Render the data below as a JSON list of strings, one string per line, omitting blank lines and leaving the pictures out.

## Dataset content
>>>>

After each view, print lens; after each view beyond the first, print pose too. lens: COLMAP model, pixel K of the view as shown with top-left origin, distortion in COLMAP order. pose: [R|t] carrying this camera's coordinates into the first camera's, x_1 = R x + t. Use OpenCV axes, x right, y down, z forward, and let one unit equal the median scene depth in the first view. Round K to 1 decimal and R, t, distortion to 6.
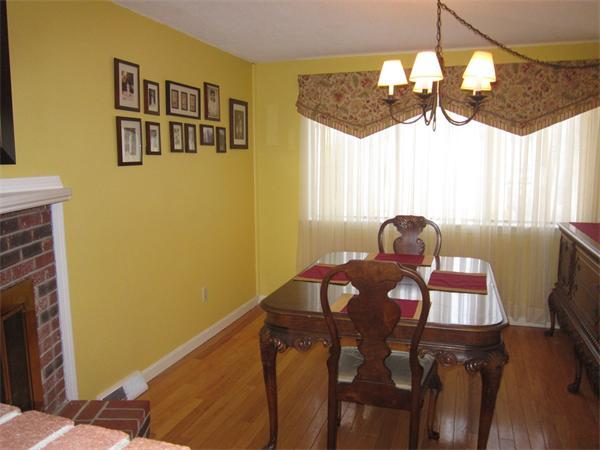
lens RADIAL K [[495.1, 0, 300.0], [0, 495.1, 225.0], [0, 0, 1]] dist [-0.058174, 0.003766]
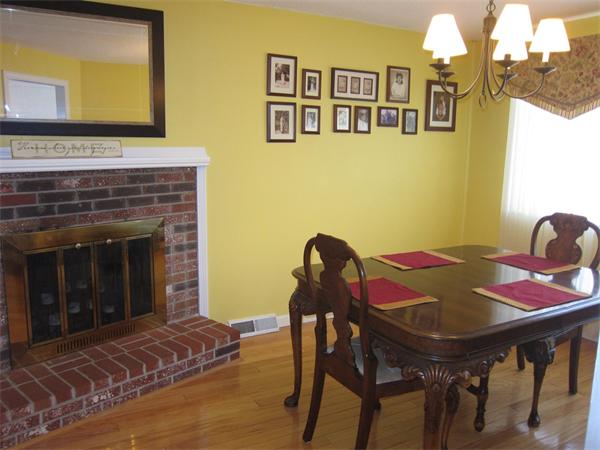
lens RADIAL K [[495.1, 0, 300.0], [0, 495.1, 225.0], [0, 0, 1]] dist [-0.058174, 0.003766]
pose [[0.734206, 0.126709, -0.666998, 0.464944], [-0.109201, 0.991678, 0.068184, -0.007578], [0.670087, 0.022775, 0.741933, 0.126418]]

<<<<

## Solution for this problem
[
  "After each view, print lens; after each view beyond the first, print pose too. lens: COLMAP model, pixel K of the view as shown with top-left origin, distortion in COLMAP order. pose: [R|t] carrying this camera's coordinates into the first camera's, x_1 = R x + t. Use OpenCV axes, x right, y down, z forward, and let one unit equal the median scene depth in the first view. Round K to 1 decimal and R, t, distortion to 6.",
  "lens RADIAL K [[495.1, 0, 300.0], [0, 495.1, 225.0], [0, 0, 1]] dist [-0.058174, 0.003766]",
  "lens RADIAL K [[495.1, 0, 300.0], [0, 495.1, 225.0], [0, 0, 1]] dist [-0.058174, 0.003766]",
  "pose [[0.734206, 0.126709, -0.666998, 0.464944], [-0.109201, 0.991678, 0.068184, -0.007578], [0.670087, 0.022775, 0.741933, 0.126418]]"
]